A cold case is an unsolved criminal investigation that remains open indefinitely pending the discovery of new evidence. There have been numerous unique cases throughout history, some of which still remained unsolved to this day, such as the Jack the Ripper killings, the Zodiac murders, and the Black Dahlia slaying. In this new, regular series, Wicked Horror’s resident true crime expert April Bennett takes a look at one of these cases in an attempt to better understand why it remains open. In this installment, April will be revisiting the infamous Tekarkana murders. This installment will unfold over several weeks. This week, we bring you Part 2. You can check out part one here.
The First Attack (Continued)
Last week we left off with Hollis and Larey unsure of who their attacker was and Sheriff Bill Presley faced with an unknown, violent assailant. The following day, the local newspaper, the Texarkana Gazette, ran a headline proclaiming “Masked Man Beats Texarkanian and Girl” and described the following events that Sheriff Presley and the other officers put together the previous evening.
Mary Jeanne Larey, a 19 year old, attractive, petite, dark-eyed brunette, and her boyfriend James Hollis, a 24 year old male insurance agent, wanted to end their date night with some private time. After catching a film at a popular movie theater, they parked on a secluded road known locally as Lover’s Lane. Sometime during the evening, the couple was blinded by a stranger’s flashlight.
They assumed it was a police officer making his nightly rounds, but instead they were confronted by an armed, masked man with a flashlight and a gun. The couple was told to get out the car and they followed the stranger’s instructions, believing that if they did, they would not be killed. Larey promised the attacker that Hollis did not have any cash on him and even opened his wallet for proof, but the suspect kept on telling her that she was lying. Once they were ordered out of the car, Hollis was ordered to take off his pants, but after he did, the Phantom proceeded to bash Hollis in the head with the butt of his gun causing two deep fractures in Hollis’s skull.
Then, for unknown reasons, after Hollis collapsed from his injuries, the stranger told Larey to run. Once she got some distance from him, he caught up and asked her why she ran. When she answered that he told her to, he calls her a liar, punches her in the face, and proceeded to vaginally penetrate her with his gun. He probably would have killed Larey, but luckily, some headlights appeared in the distance, which scared him off. However, before he escaped in the night he punched Larey in the face one last time.
The sheriff’s initial reaction was that this attack was conducted by Larey’s estranged husband, but the ex-lover was able to provide an alibi that placed him nowhere near the crime scene. Also, the police did not believe the victims at first and thought they were hiding the identity of the gunman, but pieces of evidence corroborated their story.
For one, Hollis’s pants were found approximately 100 yards from the crime scene, which would indicate that he abandoned his garments under the instruction of his attacker. Also, although Larey was not properly examined for rape at the hospital, there were reported signs of vaginal bruising.
Despite this, little was done, in the days following the attack, to find the suspect.

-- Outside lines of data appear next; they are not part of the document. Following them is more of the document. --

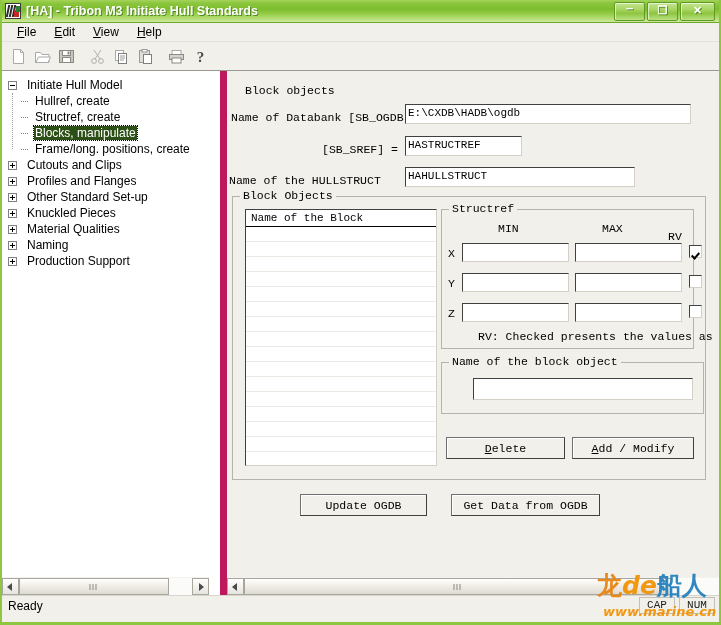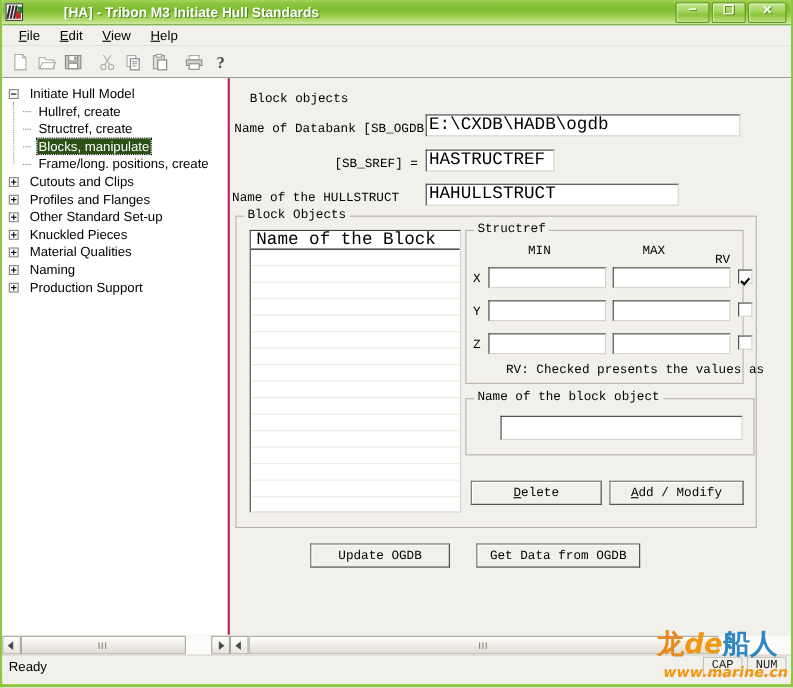--- a/index.html
+++ b/index.html
@@ -36,7 +36,6 @@
     padding: 0 2px 0 3px;
     box-sizing: border-box;
     border-bottom: 1px solid #6aa82a;
-    gap: 32px;
   }
   .title-icon {
     width: 16px; height: 16px;

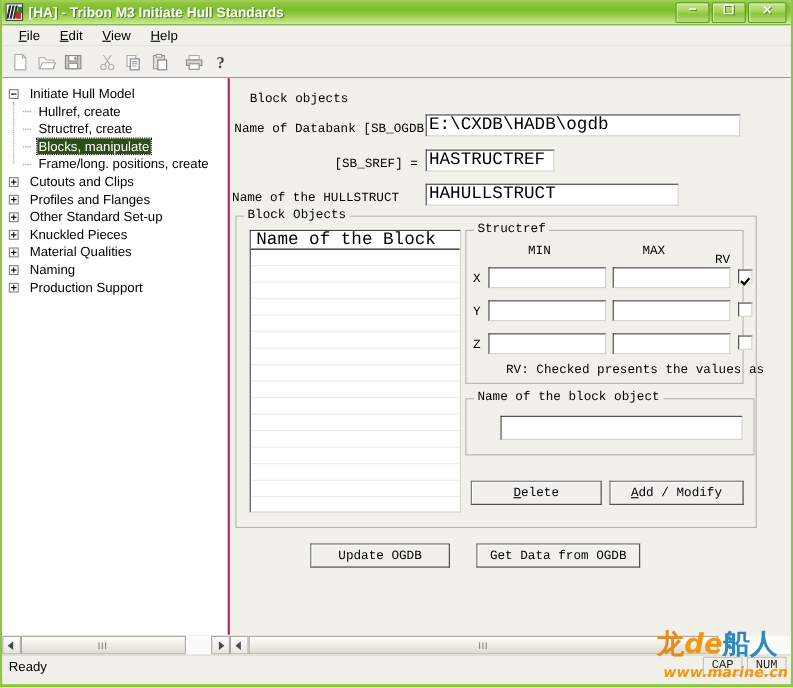--- a/index.html
+++ b/index.html
@@ -146,9 +146,9 @@
     background: #f1f0ea;
   }
   .left-pane {
-    width: 207px;
+    width: 225px;
     background: #ffffff;
-    border-right: 2px solid #be185d;
+    border-right: 7px solid #be185d;
     position: relative;
     overflow: hidden;
     box-sizing: border-box;

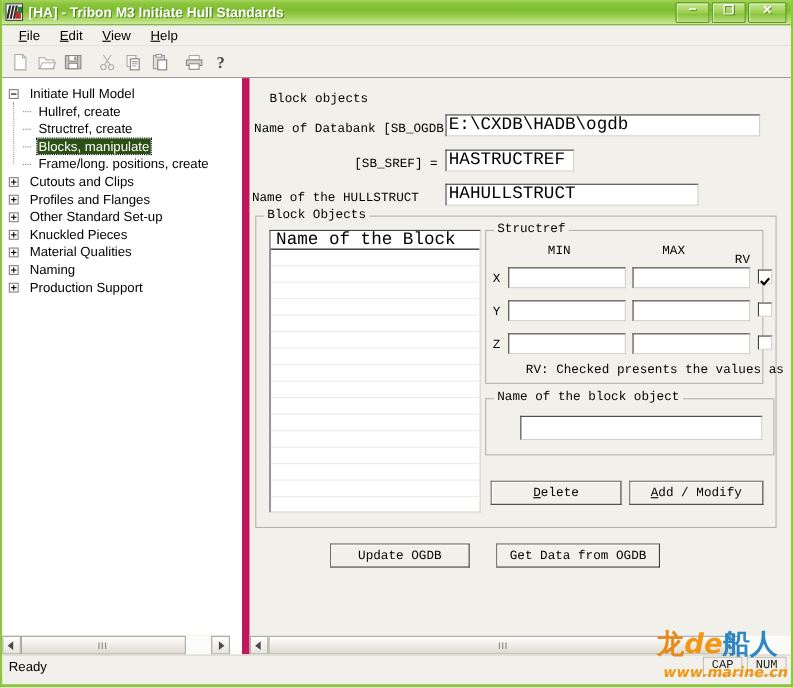--- a/index.html
+++ b/index.html
@@ -239,7 +239,7 @@
     border-bottom: 1px solid #d4d0c8;
     box-sizing: border-box;
     font-family: "Liberation Mono", monospace;
-    font-size: 16px;
+    font-size: 11px;
     color: #000000;
     padding: 1px 2px;
     line-height: 15px;

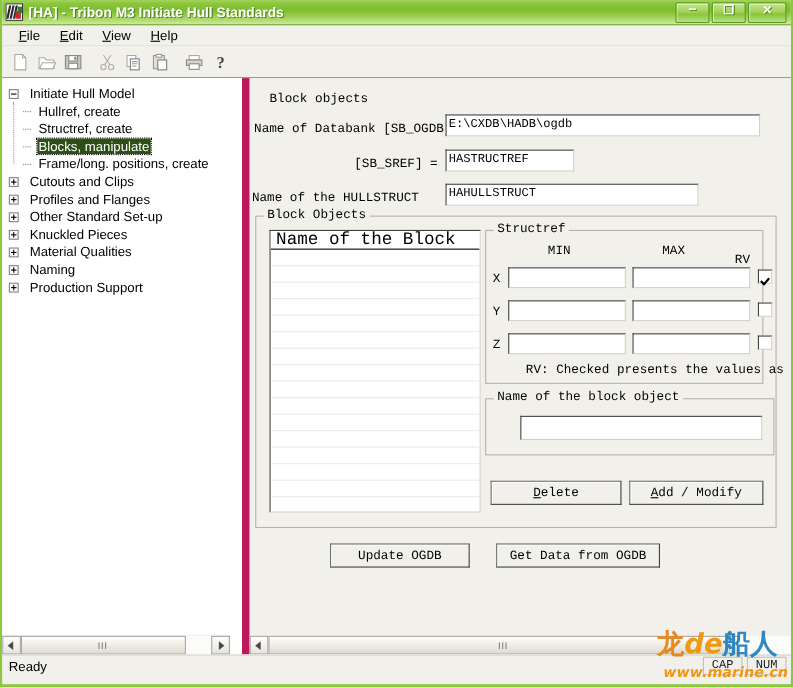--- a/index.html
+++ b/index.html
@@ -279,7 +279,7 @@
     border-bottom: 1px solid #000000;
     background: #ffffff;
     font-family: "Liberation Mono", monospace;
-    font-size: 16px;
+    font-size: 11px;
     line-height: 16px;
     padding-left: 5px;
     box-sizing: border-box;

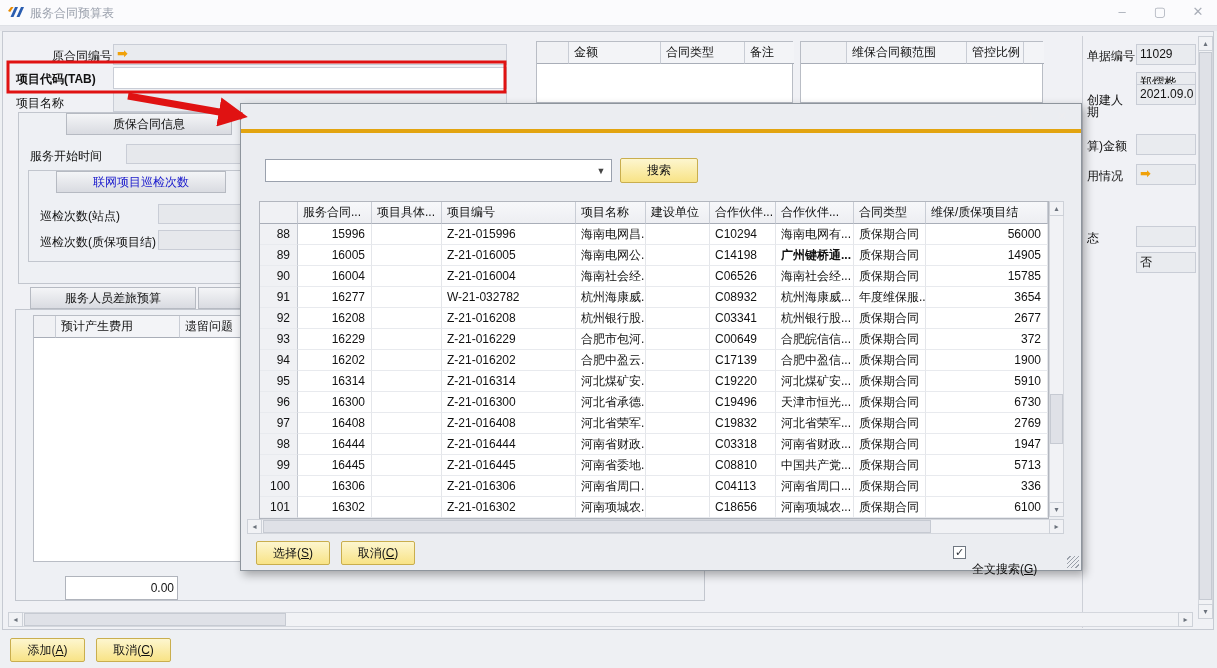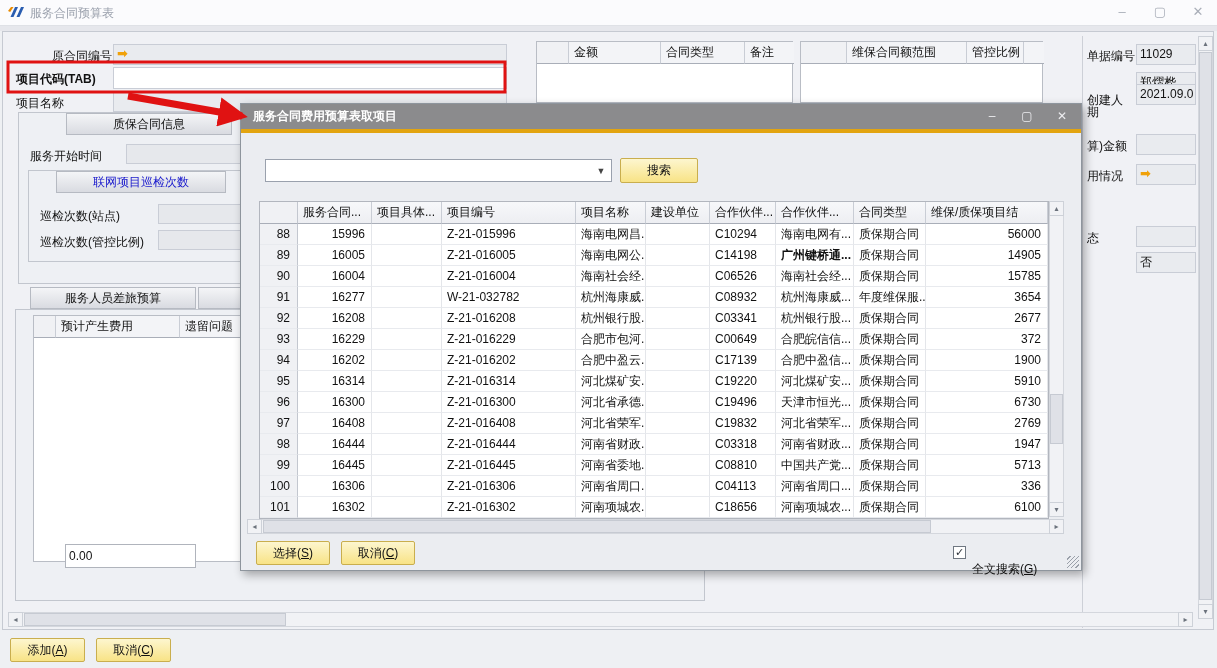--- a/index.html
+++ b/index.html
@@ -162,7 +162,6 @@
   <div class="ybtn" id="btn-cancel-main" style="left:96px;top:638px;width:75px;height:24px;line-height:22px;">取消(<u>C</u>)</div>
 
   <div class="dialog">
-    <div class="dlg-title"><span>服务合同费用预算表取项目</span></div>
     <div class="dlg-btn" style="left:737px;">–</div>
     <div class="dlg-btn" style="left:772px;">▢</div>
     <div class="dlg-btn" style="left:807px;font-weight:bold;">✕</div>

The sheriff did not want to strain the already fragile town and create further racial tension based on Larey’s seemingly unfounded claims that the attacker was an African American man. A few days prior to February 22nd, an innocent black man was lynched and this stirred the town. The sheriff believed that the attack on Larey and Hollis was just a part of the normal criminal activity in Texarkana, or even an isolated event, so the police department did not believe that an active, involved search of the suspect was necessary.
Thirty days after Larey and Hollis’s attack, on the morning of March 24th, a father and son discovered two bodies shot in a car that was parked on a quiet street. As soon as they saw the blood in the car and the bodies of a young couple slumped in the seats, they phoned the police. When first responders arrived to process the scene, the ambulance and law enforcement vehicles attracted a lot of attention from nearby citizens. Soon after, police appeared and a relatively large crowd subsequently formed to see what had happened.
Unfortunately, since Sheriff Presley and the Texarkana police department were not properly trained in collecting evidence, the crime scene was not adequately preserved and what evidence could have been collected was destroyed due to mishandling. For example, when the tow truck came to take the car away, officers failed to wear gloves and, in the process, muddled the possibility of collecting fingerprints of the suspect by adding their own.
Also, one of the spectators of the crime scene that lingered dangerously close to the parked car found the keys about 100 yards away and picked them up with his bare hands to turn them into the police. This would unfortunately be one of the many blunders that would occur in the course of this investigation.